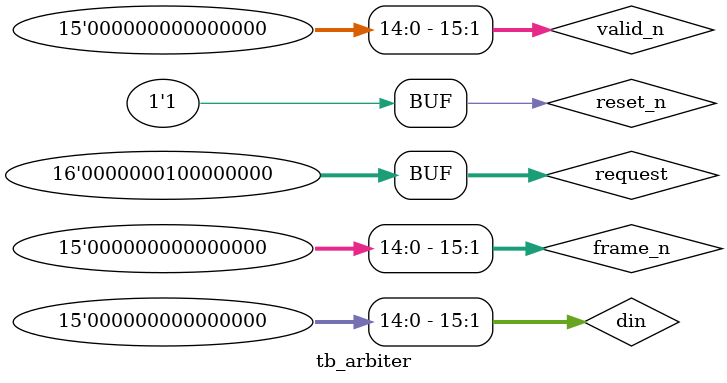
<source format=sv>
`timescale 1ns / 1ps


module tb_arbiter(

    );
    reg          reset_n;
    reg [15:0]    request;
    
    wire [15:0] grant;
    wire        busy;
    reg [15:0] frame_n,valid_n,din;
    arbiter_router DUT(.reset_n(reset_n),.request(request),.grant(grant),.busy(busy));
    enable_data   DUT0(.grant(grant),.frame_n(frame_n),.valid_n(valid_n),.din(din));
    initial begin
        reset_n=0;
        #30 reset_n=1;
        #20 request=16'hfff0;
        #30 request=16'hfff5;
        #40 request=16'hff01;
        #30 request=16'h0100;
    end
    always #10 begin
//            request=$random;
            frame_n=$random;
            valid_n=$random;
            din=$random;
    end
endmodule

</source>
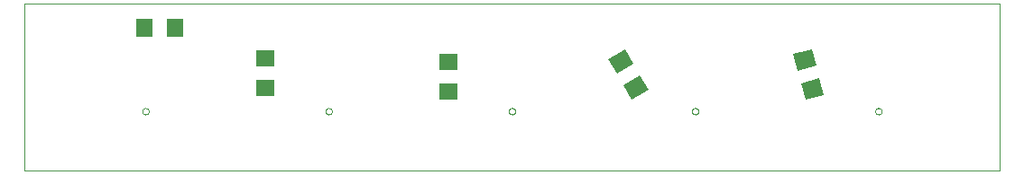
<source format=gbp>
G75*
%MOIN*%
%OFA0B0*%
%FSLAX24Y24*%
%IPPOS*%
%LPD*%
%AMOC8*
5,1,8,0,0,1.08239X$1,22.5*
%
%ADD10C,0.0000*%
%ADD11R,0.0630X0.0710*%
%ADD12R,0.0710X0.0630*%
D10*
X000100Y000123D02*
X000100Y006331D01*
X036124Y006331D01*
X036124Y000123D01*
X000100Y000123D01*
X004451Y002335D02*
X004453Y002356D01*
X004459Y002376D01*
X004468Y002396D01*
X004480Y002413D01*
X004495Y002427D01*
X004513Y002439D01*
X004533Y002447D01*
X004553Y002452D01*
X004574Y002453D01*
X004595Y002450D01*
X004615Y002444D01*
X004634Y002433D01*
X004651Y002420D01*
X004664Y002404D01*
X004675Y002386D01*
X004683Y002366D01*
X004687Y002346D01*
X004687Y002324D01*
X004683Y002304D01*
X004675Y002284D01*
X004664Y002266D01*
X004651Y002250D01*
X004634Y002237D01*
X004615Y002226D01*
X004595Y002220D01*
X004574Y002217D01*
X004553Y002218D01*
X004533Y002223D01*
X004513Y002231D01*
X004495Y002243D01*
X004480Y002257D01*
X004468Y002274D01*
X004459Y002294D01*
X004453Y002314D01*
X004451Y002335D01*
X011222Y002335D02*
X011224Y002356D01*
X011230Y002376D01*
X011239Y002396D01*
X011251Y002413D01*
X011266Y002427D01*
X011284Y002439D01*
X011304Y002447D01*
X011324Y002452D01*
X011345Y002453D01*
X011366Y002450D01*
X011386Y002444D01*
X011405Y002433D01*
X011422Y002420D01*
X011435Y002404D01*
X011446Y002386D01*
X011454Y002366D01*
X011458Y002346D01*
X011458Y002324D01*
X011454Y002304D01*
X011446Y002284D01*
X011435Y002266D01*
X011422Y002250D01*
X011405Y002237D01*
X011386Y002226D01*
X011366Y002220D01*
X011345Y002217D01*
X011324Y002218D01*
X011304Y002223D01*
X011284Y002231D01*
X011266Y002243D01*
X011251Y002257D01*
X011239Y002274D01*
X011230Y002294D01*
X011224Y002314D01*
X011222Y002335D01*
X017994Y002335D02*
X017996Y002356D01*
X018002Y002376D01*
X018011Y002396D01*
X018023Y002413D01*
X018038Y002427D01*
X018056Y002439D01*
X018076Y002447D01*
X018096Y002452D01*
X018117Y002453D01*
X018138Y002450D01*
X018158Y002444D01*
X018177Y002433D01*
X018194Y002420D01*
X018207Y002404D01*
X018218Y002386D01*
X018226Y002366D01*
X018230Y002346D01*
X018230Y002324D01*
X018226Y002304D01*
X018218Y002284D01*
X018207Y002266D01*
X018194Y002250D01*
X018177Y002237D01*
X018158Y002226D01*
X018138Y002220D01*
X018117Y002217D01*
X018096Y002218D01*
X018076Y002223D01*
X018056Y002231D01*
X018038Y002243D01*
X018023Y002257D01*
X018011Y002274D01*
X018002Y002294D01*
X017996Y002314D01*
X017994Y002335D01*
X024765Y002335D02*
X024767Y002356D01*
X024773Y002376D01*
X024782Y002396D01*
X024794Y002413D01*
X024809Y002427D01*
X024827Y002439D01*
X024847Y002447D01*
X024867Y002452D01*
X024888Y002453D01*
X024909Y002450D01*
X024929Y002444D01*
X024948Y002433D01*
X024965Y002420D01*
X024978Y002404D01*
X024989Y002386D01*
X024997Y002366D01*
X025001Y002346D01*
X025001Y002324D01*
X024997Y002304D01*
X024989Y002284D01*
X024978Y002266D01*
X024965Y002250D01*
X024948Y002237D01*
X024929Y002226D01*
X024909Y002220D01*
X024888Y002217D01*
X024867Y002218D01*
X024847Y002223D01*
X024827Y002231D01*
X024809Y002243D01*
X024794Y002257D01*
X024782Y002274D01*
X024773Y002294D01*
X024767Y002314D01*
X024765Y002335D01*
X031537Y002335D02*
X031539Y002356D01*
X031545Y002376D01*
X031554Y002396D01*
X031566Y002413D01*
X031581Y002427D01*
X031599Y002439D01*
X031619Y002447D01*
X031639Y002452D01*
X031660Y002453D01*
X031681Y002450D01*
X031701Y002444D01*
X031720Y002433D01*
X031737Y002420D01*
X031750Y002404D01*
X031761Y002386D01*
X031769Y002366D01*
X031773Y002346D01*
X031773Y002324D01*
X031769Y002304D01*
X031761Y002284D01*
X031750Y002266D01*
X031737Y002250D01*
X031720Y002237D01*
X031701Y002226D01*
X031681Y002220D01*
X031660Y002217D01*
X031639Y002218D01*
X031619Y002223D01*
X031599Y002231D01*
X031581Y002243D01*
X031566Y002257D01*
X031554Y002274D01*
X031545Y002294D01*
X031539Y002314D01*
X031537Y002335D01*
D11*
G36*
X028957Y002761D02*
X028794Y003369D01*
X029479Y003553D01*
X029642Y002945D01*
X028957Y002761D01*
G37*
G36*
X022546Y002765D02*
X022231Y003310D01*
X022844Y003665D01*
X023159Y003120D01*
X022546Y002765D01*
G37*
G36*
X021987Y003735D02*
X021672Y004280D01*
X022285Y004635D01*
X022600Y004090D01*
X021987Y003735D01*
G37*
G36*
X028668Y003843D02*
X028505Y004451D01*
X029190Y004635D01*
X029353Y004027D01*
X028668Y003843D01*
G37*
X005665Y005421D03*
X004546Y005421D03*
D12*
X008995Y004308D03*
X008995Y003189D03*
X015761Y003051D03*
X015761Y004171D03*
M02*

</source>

--

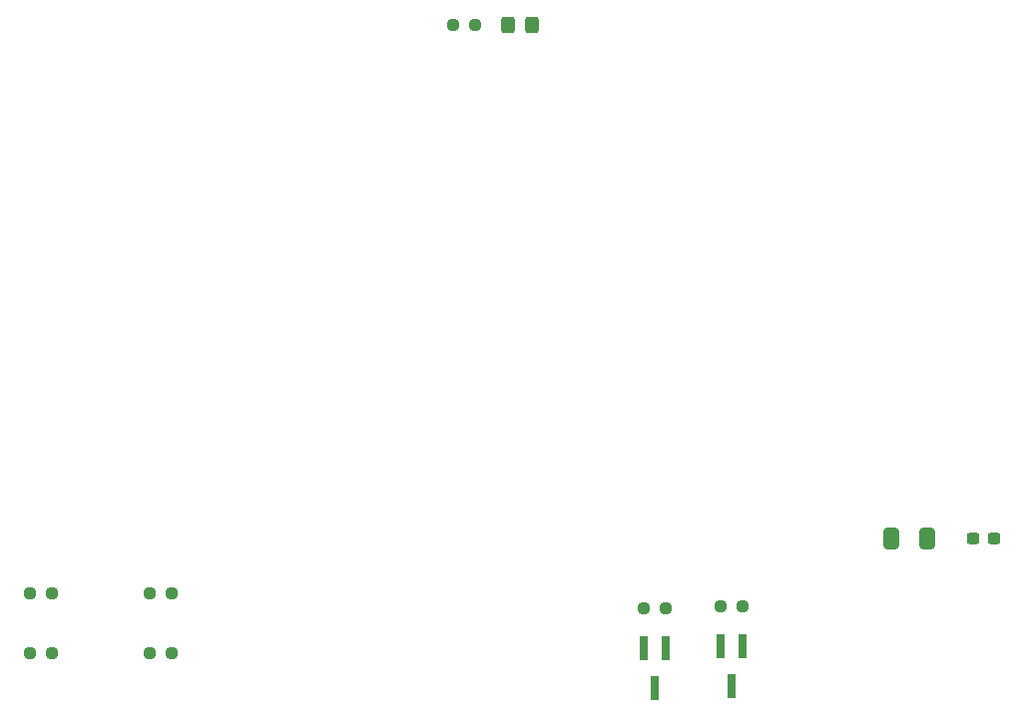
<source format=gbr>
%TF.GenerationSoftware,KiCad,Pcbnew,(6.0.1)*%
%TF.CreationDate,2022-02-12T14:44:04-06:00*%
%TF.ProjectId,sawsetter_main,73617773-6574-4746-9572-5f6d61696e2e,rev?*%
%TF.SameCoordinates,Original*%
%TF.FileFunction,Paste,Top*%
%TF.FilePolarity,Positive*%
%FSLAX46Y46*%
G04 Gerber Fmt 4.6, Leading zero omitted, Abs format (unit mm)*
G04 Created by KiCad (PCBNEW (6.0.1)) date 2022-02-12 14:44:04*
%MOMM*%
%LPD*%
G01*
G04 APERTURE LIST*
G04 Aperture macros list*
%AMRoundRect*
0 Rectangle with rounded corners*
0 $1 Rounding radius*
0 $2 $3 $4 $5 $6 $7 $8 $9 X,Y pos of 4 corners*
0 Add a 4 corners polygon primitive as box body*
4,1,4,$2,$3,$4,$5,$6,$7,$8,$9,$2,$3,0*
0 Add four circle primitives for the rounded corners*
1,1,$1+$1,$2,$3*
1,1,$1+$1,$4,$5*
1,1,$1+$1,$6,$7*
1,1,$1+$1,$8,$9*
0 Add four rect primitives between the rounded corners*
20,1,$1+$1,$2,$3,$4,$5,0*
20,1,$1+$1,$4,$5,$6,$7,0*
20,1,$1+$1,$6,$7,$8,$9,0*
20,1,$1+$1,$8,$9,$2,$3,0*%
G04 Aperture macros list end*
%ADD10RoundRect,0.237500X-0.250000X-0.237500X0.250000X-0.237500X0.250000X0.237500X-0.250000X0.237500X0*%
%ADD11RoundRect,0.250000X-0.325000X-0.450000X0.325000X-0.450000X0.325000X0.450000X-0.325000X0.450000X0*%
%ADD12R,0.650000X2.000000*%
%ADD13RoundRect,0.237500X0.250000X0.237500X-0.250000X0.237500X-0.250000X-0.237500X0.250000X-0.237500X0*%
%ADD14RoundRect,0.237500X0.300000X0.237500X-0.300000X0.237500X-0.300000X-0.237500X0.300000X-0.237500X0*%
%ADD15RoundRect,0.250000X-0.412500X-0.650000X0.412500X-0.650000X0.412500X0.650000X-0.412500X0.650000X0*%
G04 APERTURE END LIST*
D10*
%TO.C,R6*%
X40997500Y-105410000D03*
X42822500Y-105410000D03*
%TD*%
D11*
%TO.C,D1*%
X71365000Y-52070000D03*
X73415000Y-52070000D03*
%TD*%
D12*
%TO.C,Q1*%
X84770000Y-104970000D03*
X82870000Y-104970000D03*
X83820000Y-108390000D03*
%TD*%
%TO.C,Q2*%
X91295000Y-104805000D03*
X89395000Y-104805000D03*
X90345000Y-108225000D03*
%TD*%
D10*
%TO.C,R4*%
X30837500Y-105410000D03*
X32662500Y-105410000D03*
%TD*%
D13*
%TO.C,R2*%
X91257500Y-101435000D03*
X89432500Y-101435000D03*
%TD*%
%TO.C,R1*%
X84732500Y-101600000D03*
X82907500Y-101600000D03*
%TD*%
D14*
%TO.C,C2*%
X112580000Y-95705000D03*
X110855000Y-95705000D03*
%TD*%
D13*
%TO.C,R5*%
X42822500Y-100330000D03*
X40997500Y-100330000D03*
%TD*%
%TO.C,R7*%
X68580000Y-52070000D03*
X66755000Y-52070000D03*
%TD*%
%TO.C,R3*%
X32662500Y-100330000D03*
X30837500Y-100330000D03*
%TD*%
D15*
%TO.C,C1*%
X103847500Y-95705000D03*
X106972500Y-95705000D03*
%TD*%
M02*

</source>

--

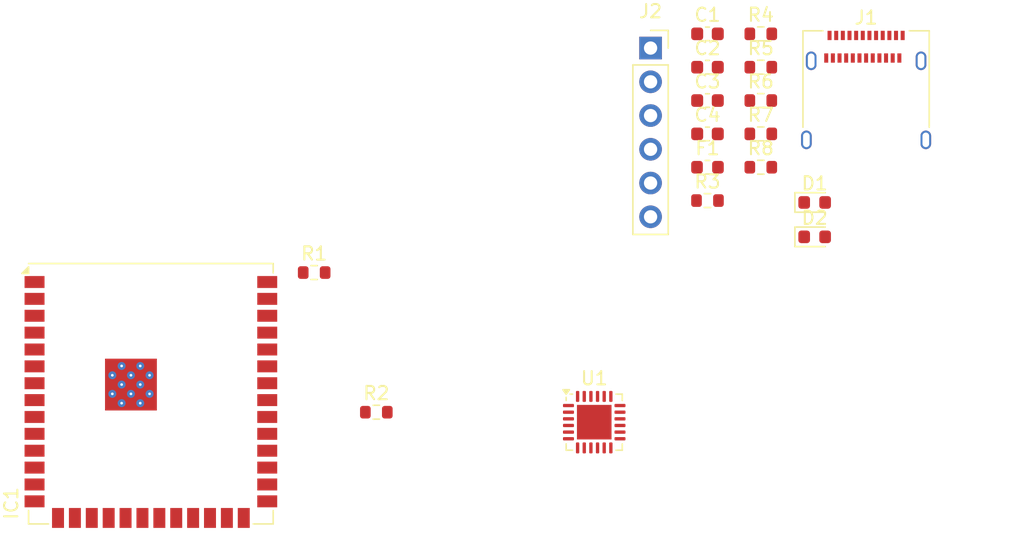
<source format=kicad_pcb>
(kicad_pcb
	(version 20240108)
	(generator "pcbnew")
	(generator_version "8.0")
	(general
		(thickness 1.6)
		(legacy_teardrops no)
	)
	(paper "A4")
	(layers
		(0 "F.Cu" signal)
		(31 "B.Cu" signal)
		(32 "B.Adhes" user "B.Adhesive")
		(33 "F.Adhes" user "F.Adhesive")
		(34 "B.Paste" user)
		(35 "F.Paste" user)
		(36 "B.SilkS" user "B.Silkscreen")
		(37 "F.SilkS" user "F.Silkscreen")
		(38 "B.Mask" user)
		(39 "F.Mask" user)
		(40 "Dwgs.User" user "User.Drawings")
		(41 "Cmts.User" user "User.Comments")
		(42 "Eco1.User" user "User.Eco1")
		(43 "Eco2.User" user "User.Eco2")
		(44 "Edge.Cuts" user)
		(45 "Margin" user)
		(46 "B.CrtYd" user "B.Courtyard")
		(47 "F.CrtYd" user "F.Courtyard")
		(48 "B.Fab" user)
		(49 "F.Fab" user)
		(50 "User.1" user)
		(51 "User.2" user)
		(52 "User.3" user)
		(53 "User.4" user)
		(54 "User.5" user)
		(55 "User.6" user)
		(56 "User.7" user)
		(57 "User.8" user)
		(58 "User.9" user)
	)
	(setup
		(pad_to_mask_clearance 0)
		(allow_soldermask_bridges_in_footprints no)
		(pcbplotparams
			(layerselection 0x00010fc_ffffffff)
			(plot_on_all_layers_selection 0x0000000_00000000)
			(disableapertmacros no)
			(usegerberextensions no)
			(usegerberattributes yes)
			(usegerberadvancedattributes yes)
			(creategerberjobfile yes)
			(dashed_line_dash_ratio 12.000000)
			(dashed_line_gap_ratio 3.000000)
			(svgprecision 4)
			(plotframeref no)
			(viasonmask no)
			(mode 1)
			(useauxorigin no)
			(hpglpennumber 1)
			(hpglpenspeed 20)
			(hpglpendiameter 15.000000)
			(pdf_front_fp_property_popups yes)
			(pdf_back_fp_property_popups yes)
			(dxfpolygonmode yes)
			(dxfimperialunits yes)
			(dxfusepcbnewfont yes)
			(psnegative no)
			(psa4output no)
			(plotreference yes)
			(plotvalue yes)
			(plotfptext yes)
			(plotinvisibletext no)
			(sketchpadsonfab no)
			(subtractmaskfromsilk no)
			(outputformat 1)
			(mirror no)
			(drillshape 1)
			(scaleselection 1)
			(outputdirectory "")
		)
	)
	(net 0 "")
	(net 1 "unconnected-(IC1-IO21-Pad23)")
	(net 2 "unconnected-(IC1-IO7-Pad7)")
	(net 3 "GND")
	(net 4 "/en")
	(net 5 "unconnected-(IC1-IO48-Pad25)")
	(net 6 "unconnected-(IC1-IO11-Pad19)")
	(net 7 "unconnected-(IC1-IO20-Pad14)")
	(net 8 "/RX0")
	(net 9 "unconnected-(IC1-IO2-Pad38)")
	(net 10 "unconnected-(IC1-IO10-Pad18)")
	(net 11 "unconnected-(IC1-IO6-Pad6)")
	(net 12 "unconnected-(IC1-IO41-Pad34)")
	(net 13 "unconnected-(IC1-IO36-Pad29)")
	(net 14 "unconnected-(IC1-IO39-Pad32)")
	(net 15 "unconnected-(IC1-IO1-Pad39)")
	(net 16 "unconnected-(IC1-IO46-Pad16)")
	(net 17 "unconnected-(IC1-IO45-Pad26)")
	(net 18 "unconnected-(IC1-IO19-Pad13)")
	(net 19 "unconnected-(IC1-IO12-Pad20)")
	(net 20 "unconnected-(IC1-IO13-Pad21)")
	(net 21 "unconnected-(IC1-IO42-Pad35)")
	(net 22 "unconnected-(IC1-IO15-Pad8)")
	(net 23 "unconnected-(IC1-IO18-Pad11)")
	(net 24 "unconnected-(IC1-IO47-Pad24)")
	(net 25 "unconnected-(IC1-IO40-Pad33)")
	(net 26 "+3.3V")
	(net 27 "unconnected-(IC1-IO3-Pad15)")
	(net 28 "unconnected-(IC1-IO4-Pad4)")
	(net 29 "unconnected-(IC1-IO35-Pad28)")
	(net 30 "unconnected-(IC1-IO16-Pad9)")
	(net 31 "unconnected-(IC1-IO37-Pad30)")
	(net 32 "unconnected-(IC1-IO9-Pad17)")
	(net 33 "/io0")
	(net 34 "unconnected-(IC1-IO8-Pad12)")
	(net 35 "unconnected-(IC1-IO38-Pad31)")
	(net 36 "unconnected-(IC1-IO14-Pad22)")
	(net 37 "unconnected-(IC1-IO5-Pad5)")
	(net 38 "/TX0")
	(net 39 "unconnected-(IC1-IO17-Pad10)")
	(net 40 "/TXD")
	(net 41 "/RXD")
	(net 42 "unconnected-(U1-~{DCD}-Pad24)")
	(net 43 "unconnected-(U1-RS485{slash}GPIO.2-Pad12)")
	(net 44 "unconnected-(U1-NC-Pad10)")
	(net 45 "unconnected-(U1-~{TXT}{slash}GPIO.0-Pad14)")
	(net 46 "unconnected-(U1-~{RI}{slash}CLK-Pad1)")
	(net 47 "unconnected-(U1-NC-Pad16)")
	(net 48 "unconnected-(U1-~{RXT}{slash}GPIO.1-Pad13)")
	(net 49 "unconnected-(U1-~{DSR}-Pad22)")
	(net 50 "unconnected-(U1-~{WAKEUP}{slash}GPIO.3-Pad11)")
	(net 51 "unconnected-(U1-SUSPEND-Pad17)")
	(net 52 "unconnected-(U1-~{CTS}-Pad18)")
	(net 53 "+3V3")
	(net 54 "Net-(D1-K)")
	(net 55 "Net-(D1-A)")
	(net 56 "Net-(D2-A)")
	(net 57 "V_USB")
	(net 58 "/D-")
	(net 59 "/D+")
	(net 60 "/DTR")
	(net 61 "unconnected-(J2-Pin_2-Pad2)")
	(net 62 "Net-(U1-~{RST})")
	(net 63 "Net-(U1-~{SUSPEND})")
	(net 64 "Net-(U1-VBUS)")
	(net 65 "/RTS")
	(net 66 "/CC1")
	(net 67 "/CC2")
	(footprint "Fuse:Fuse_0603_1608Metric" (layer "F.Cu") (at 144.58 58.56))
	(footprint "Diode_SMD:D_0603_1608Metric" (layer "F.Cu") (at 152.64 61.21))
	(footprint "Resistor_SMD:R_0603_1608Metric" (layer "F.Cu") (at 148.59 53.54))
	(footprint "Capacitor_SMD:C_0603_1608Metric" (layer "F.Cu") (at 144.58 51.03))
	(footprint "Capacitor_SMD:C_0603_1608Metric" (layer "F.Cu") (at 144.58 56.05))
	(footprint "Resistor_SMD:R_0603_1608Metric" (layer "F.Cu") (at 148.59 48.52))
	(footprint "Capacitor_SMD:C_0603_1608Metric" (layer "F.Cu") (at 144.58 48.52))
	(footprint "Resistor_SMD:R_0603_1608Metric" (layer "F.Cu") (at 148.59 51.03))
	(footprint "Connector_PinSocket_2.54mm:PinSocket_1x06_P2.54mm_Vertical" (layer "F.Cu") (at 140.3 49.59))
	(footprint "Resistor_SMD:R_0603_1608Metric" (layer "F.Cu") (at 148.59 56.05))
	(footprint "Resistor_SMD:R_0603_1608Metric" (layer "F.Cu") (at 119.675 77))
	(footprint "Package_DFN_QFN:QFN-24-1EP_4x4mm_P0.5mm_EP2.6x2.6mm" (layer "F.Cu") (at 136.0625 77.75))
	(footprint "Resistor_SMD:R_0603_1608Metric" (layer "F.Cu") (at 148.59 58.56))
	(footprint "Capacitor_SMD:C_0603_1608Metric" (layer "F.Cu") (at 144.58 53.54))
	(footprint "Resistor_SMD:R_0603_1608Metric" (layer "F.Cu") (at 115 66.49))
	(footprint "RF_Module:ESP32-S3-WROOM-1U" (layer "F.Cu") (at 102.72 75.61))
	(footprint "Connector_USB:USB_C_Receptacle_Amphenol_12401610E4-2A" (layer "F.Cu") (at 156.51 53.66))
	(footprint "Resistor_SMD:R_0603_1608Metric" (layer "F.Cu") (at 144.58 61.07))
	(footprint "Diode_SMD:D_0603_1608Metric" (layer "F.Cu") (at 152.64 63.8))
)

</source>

## YOUR OBJECTIVE:
Would you output only the span of the records above that opens with the line containing "<source format=sv>" and closes with the line containing "X011266Y002427D01*", ends included and pictures dropped?

## WRITTEN ANSWER:
<source format=sv>
`timescale 1ns / 1ps


module tb_arbiter(

    );
    reg          reset_n;
    reg [15:0]    request;
    
    wire [15:0] grant;
    wire        busy;
    reg [15:0] frame_n,valid_n,din;
    arbiter_router DUT(.reset_n(reset_n),.request(request),.grant(grant),.busy(busy));
    enable_data   DUT0(.grant(grant),.frame_n(frame_n),.valid_n(valid_n),.din(din));
    initial begin
        reset_n=0;
        #30 reset_n=1;
        #20 request=16'hfff0;
        #30 request=16'hfff5;
        #40 request=16'hff01;
        #30 request=16'h0100;
    end
    always #10 begin
//            request=$random;
            frame_n=$random;
            valid_n=$random;
            din=$random;
    end
endmodule

</source>
<source format=gbp>
G75*
%MOIN*%
%OFA0B0*%
%FSLAX24Y24*%
%IPPOS*%
%LPD*%
%AMOC8*
5,1,8,0,0,1.08239X$1,22.5*
%
%ADD10C,0.0000*%
%ADD11R,0.0630X0.0710*%
%ADD12R,0.0710X0.0630*%
D10*
X000100Y000123D02*
X000100Y006331D01*
X036124Y006331D01*
X036124Y000123D01*
X000100Y000123D01*
X004451Y002335D02*
X004453Y002356D01*
X004459Y002376D01*
X004468Y002396D01*
X004480Y002413D01*
X004495Y002427D01*
X004513Y002439D01*
X004533Y002447D01*
X004553Y002452D01*
X004574Y002453D01*
X004595Y002450D01*
X004615Y002444D01*
X004634Y002433D01*
X004651Y002420D01*
X004664Y002404D01*
X004675Y002386D01*
X004683Y002366D01*
X004687Y002346D01*
X004687Y002324D01*
X004683Y002304D01*
X004675Y002284D01*
X004664Y002266D01*
X004651Y002250D01*
X004634Y002237D01*
X004615Y002226D01*
X004595Y002220D01*
X004574Y002217D01*
X004553Y002218D01*
X004533Y002223D01*
X004513Y002231D01*
X004495Y002243D01*
X004480Y002257D01*
X004468Y002274D01*
X004459Y002294D01*
X004453Y002314D01*
X004451Y002335D01*
X011222Y002335D02*
X011224Y002356D01*
X011230Y002376D01*
X011239Y002396D01*
X011251Y002413D01*
X011266Y002427D01*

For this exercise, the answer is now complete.